# What is being asked
Of the lines below, report only those that contain "costume".

# Supplied data
=-=-=-=-=

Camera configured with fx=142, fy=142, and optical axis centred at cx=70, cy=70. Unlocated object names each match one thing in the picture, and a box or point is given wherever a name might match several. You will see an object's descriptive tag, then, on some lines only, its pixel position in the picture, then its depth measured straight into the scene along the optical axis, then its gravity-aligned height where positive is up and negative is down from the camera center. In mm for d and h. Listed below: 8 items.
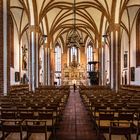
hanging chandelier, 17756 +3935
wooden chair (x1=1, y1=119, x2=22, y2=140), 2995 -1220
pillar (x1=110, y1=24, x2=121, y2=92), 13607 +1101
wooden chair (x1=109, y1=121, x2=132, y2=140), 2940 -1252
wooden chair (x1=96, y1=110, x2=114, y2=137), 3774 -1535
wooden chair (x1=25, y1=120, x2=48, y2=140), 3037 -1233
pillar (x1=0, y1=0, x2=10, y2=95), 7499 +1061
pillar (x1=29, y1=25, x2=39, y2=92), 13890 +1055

=-=-=-=-=

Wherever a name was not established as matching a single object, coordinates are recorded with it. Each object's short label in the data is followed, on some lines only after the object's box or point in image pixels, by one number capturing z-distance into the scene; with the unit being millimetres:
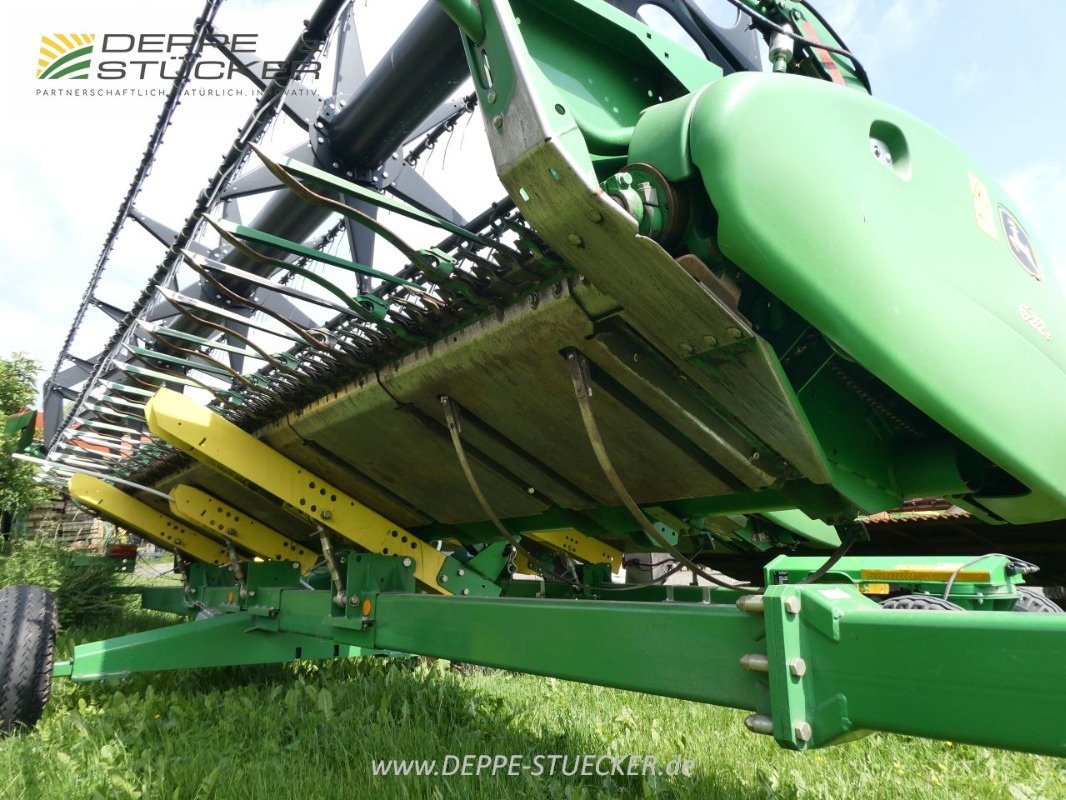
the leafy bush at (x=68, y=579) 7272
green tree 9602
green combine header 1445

=-=-=-=-=

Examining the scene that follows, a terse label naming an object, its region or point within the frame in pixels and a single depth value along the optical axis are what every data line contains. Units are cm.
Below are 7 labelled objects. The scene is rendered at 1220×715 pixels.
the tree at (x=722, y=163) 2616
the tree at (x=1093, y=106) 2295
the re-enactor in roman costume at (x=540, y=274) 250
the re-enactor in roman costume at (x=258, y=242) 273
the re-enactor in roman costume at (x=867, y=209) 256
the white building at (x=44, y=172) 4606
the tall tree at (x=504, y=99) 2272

=-=-=-=-=

# Solved problem
the re-enactor in roman costume at (x=540, y=274) 250
the re-enactor in roman costume at (x=258, y=242) 273
the re-enactor in roman costume at (x=867, y=209) 256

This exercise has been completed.